Black BMWs, which formed part of a VIP escort for the guests, were fitted illegally with flashing police lights as they carried guests to the wedding of Vega Gupta and Aakash Jahajgarhia, Radebe said.
The Guptas, an Indian family that has been doing business in South Africa since 1993, own Sahara Computers and The New Age newspaper. They were part of a group including Zuma’s son, Duduzane, that sought 800 million rand ($90 million) for a mining right disputed by Anglo American Plc unit Kumba Iron Ore. Members of the family also control Shiva Uranium Ltd.

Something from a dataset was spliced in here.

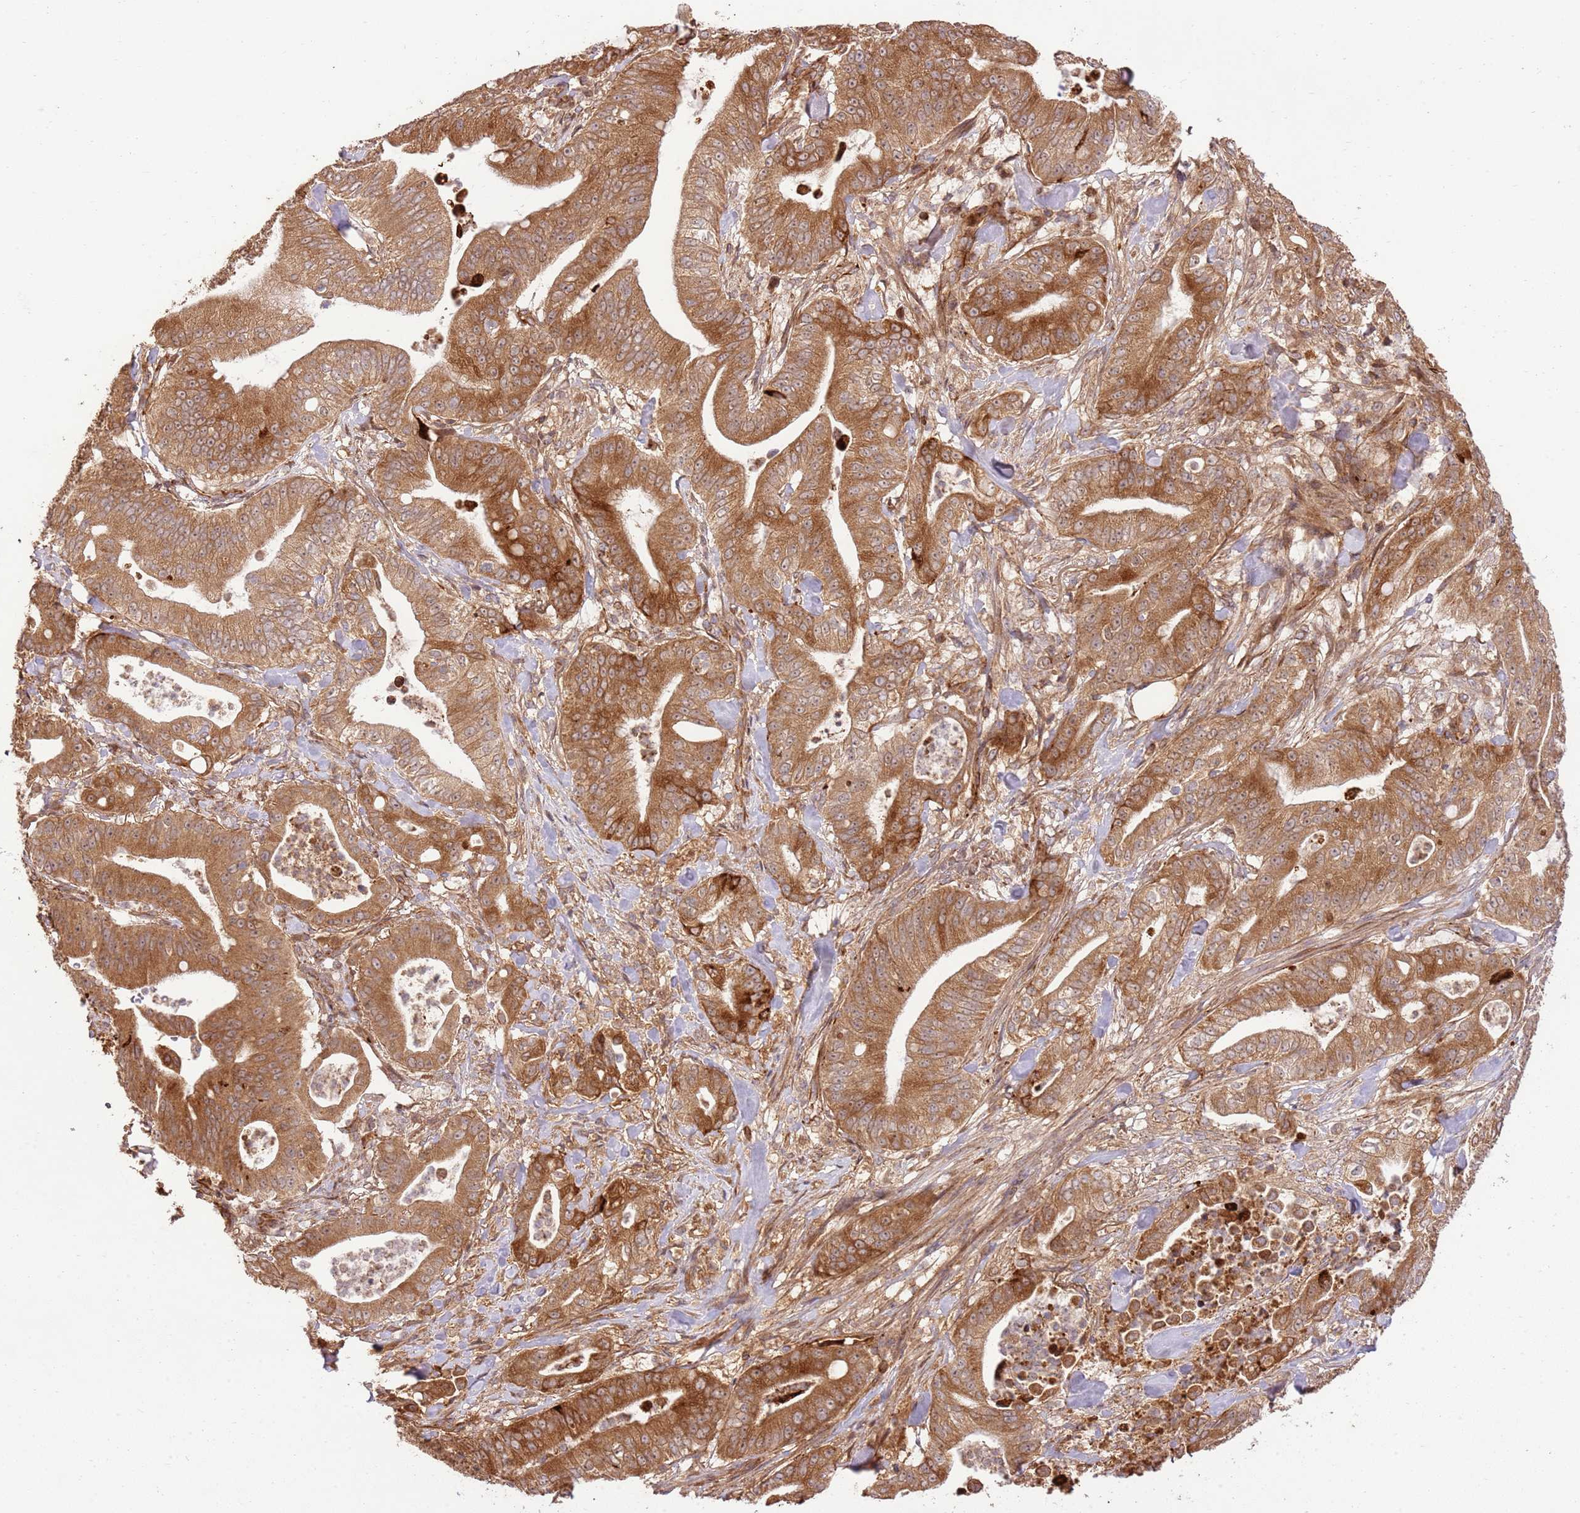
{"staining": {"intensity": "moderate", "quantity": ">75%", "location": "cytoplasmic/membranous"}, "tissue": "pancreatic cancer", "cell_type": "Tumor cells", "image_type": "cancer", "snomed": [{"axis": "morphology", "description": "Adenocarcinoma, NOS"}, {"axis": "topography", "description": "Pancreas"}], "caption": "Protein staining of adenocarcinoma (pancreatic) tissue exhibits moderate cytoplasmic/membranous expression in approximately >75% of tumor cells. (IHC, brightfield microscopy, high magnification).", "gene": "KATNAL2", "patient": {"sex": "male", "age": 71}}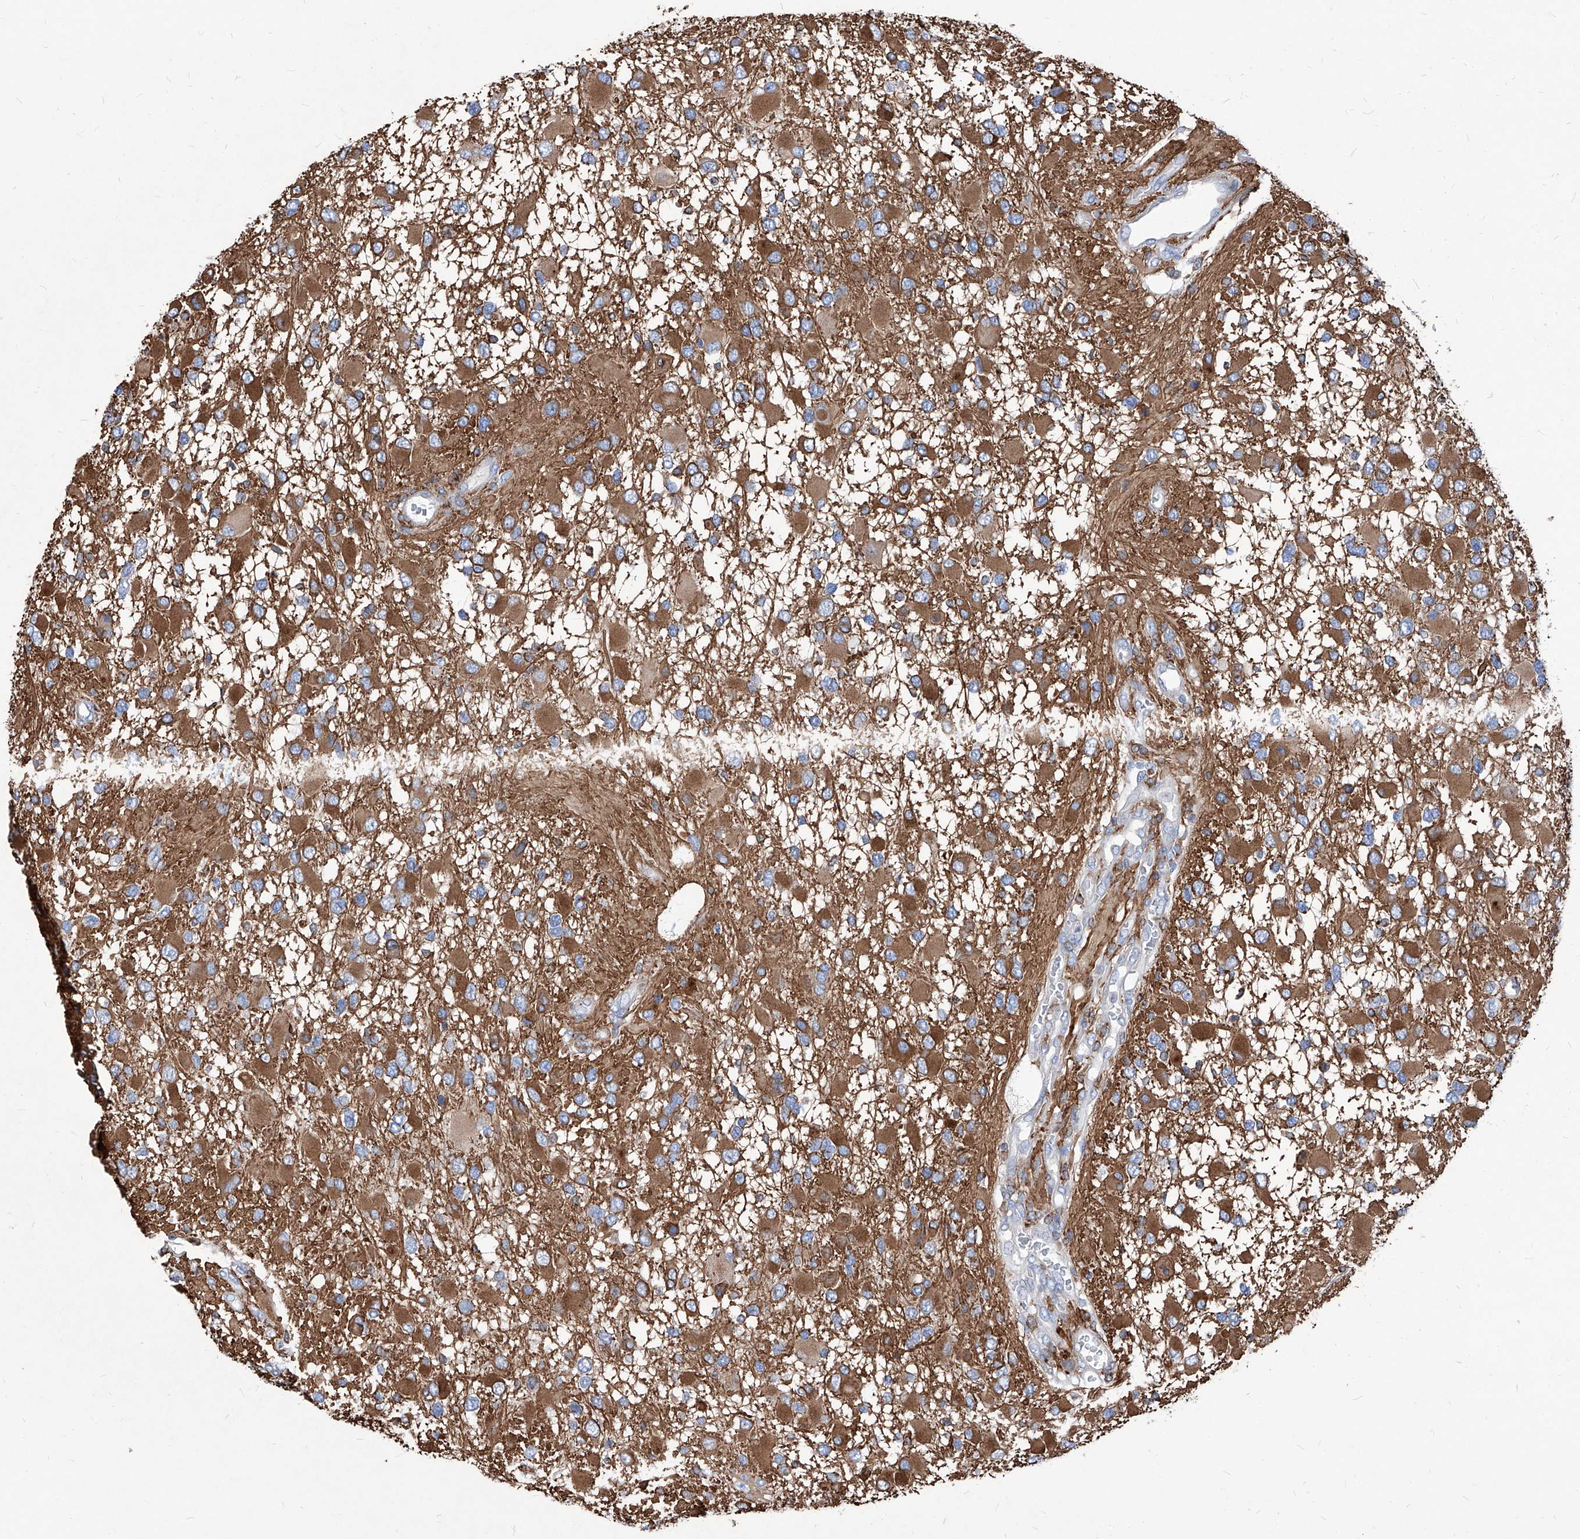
{"staining": {"intensity": "moderate", "quantity": ">75%", "location": "cytoplasmic/membranous"}, "tissue": "glioma", "cell_type": "Tumor cells", "image_type": "cancer", "snomed": [{"axis": "morphology", "description": "Glioma, malignant, High grade"}, {"axis": "topography", "description": "Brain"}], "caption": "The immunohistochemical stain shows moderate cytoplasmic/membranous expression in tumor cells of malignant glioma (high-grade) tissue. (Brightfield microscopy of DAB IHC at high magnification).", "gene": "UBOX5", "patient": {"sex": "male", "age": 53}}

Zuma has been a friend of the Gupta family for about a decade, Sahara Computers Managing Director Atul Gupta said in an interview with the Johannesburg-based Daily Maverick in 2011. Minister in the Presidency Collins Chabane told reporters yesterday that Zuma wouldn’t attend the wedding, which was held from April 30 to May 2.
The incident drew criticism from the ruling African National Congress, the opposition Democratic Alliance and the Congress of South African Trade Unions, an ANC ally.
“We need a full-scale parliamentary investigation,” David Maynier, defense spokesman for the Democratic Alliance, said in an e-mail. “We cannot have a situation where responsibility is displaced to senior officials who are then hung out to dry in an effort to contain the political fallout from ‘Guptagate’.”
The air force base, on the outskirts of Pretoria, is classified as a “national key point” and access is restricted to government and military officials.
“Waterkloof Air Force base was used with full permission of the authorities to receive foreign dignitaries including some ministers,” wedding spokesman Ghosh said in an e-mailed statement today.
The government yesterday said it will probe whether the Indian High Commission abused its diplomatic privilege by asking for permission for the landing after the Department of Defense had rejected a bid by Sahara.
“We have rules, we have regulations, we have protocols that we will follow,” South African International Relations Minister Maite Nkoana-Mashabane told reporters today. “We followed the paper trial. There were breaches. There was no go- ahead at the highest level.”
Virendra Gupta, the Indian High Commissioner, denied any wrongdoing.
“We did apply for permission for the landing of the special plane at Waterkloof because there were several VIPS, senior ministers and political figures from India, who were going to come on the flight,” he said in comments broadcast on Johannesburg-based SAFM today. “We’re very concerned about the security of our senior political figures when they travel abroad.”